Pull out each line in the items below that includes the word "this".

(Data visualization images)

────────────────────────────────────────

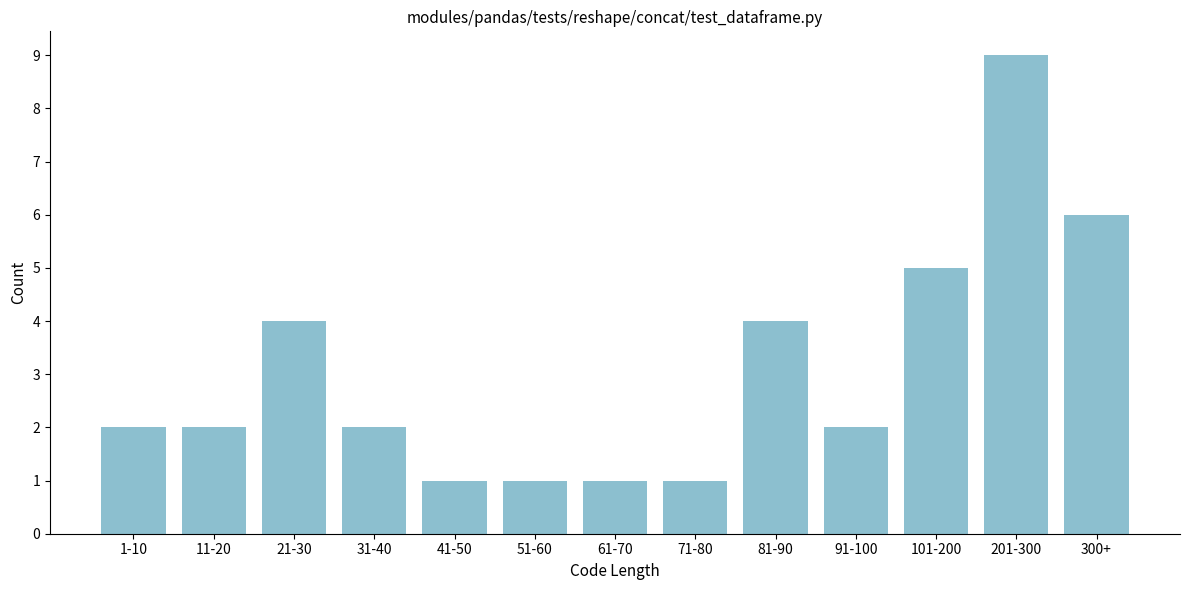

Reading right to left, list all the values displayed in this chart.

6	9	5	2	4	1	1	1	1	2	4	2	2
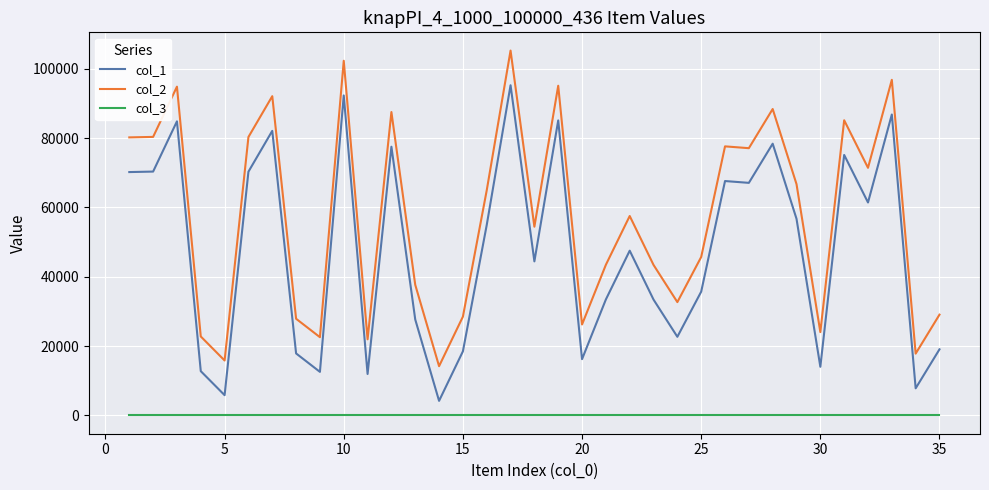

True or false: col_3 and col_2 intersect in this chart.

False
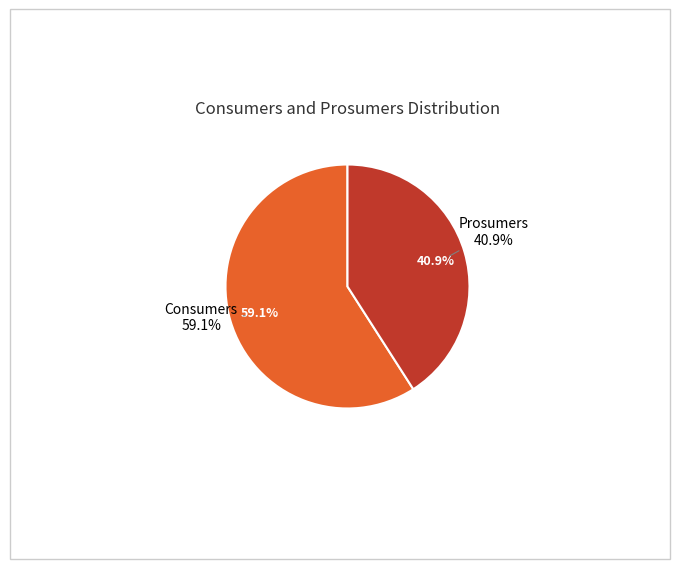

How many segments does this pie chart have?

2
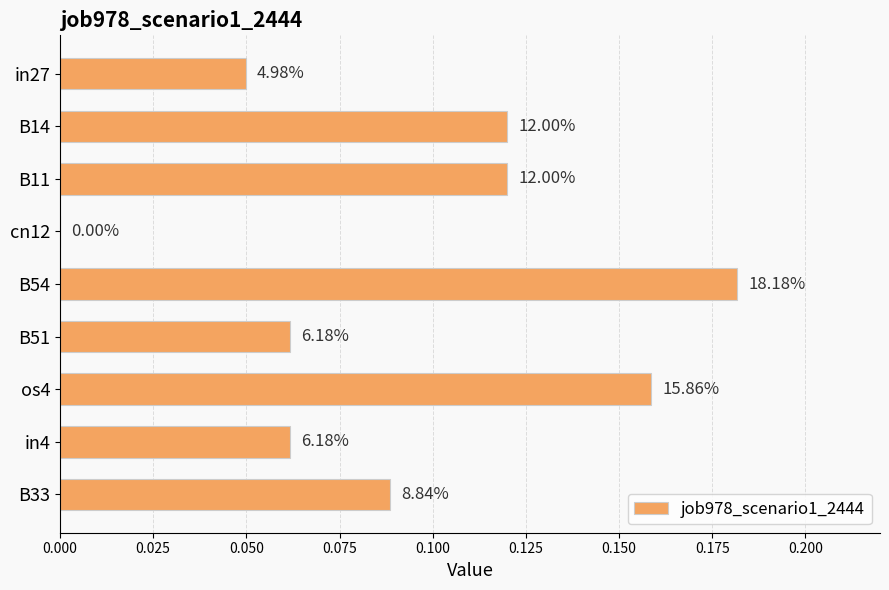

How many values are above zero?

8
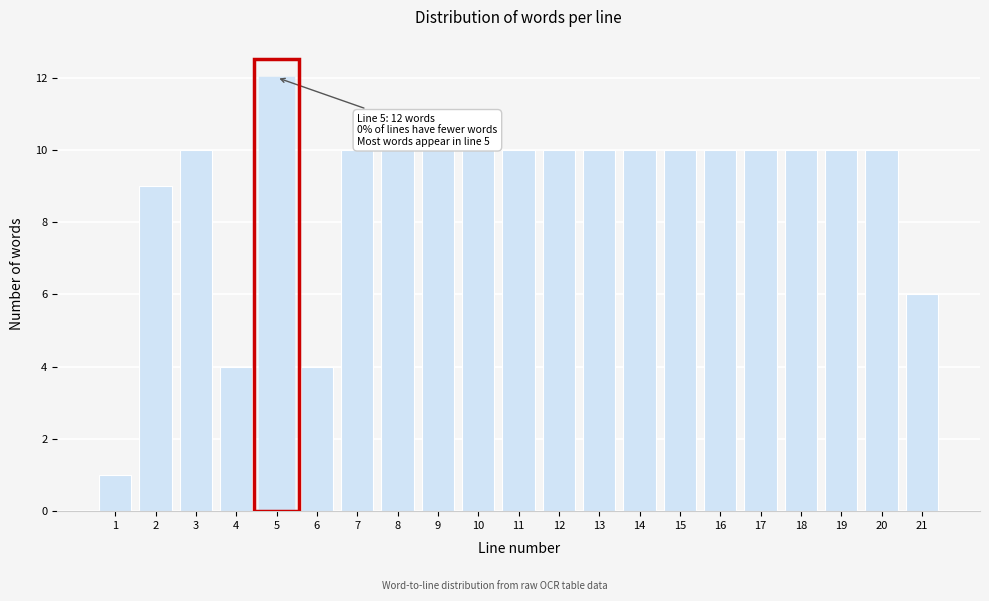

Reading left to right, what are all the values shown in this chart?

1	9	10	4	12	4	10	10	10	10	10	10	10	10	10	10	10	10	10	10	6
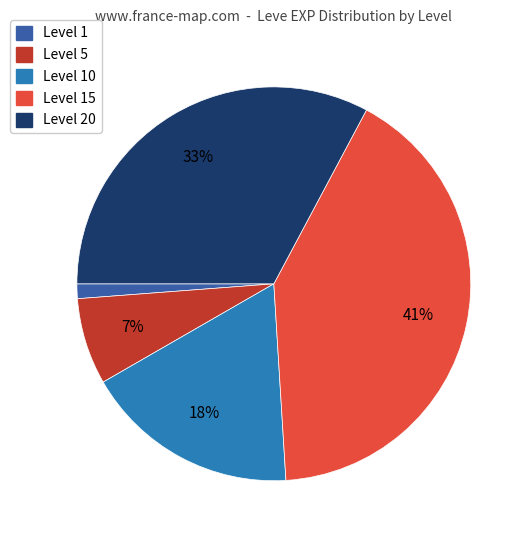

How many segments does this pie chart have?

5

────────────────────────────────────────

**TASK RESULT**
Reading right to left, list all the values displayed in this chart.
True or false: col_3 and col_2 intersect in this chart.
How many segments does this pie chart have?
Reading left to right, what are all the values shown in this chart?
How many segments does this pie chart have?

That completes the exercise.